[Entries shown — start]
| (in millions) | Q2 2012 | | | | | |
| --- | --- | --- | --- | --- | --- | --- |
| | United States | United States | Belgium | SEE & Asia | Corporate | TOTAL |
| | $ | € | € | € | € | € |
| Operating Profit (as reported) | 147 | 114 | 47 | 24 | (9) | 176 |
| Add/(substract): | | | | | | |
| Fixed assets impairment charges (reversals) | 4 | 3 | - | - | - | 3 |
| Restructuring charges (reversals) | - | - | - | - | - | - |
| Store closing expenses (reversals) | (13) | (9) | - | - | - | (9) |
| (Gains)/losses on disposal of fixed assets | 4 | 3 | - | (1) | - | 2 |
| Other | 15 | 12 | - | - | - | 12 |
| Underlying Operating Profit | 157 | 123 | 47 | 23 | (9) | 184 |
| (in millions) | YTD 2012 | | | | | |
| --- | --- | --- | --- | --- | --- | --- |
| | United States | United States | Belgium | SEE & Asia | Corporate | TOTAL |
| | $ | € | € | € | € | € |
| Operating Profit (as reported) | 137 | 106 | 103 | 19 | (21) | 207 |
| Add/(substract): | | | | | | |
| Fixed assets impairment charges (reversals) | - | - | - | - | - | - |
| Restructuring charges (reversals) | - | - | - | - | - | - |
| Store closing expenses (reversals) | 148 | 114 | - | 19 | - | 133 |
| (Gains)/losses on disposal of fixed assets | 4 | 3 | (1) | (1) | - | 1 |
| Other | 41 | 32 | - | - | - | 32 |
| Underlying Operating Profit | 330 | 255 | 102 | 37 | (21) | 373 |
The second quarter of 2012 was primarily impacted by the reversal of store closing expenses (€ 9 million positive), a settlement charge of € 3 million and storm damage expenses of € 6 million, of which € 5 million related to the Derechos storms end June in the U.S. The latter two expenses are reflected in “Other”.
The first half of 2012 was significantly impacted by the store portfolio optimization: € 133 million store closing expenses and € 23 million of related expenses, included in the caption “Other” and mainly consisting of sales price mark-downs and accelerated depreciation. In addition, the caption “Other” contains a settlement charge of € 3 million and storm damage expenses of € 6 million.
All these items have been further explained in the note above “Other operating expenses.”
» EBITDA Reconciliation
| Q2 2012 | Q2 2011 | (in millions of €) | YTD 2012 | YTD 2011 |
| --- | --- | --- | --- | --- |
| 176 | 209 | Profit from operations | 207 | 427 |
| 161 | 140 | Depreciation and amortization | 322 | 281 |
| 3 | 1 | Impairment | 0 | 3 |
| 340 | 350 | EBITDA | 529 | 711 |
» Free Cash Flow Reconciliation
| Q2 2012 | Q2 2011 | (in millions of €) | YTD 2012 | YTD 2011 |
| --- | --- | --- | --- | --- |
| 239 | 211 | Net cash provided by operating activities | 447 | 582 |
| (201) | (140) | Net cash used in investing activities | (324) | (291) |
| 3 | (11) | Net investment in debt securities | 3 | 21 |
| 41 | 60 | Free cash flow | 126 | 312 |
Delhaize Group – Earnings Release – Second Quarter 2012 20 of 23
[Entries shown — finish]
▶ **Problem**: From the line containing "529 | 711 |" to the last line of the data above, copy each line exactly and add nothing.

▶ **Exercise answer**:
| 340 | 350 | EBITDA | 529 | 711 |
» Free Cash Flow Reconciliation
| Q2 2012 | Q2 2011 | (in millions of €) | YTD 2012 | YTD 2011 |
| --- | --- | --- | --- | --- |
| 239 | 211 | Net cash provided by operating activities | 447 | 582 |
| (201) | (140) | Net cash used in investing activities | (324) | (291) |
| 3 | (11) | Net investment in debt securities | 3 | 21 |
| 41 | 60 | Free cash flow | 126 | 312 |
Delhaize Group – Earnings Release – Second Quarter 2012 20 of 23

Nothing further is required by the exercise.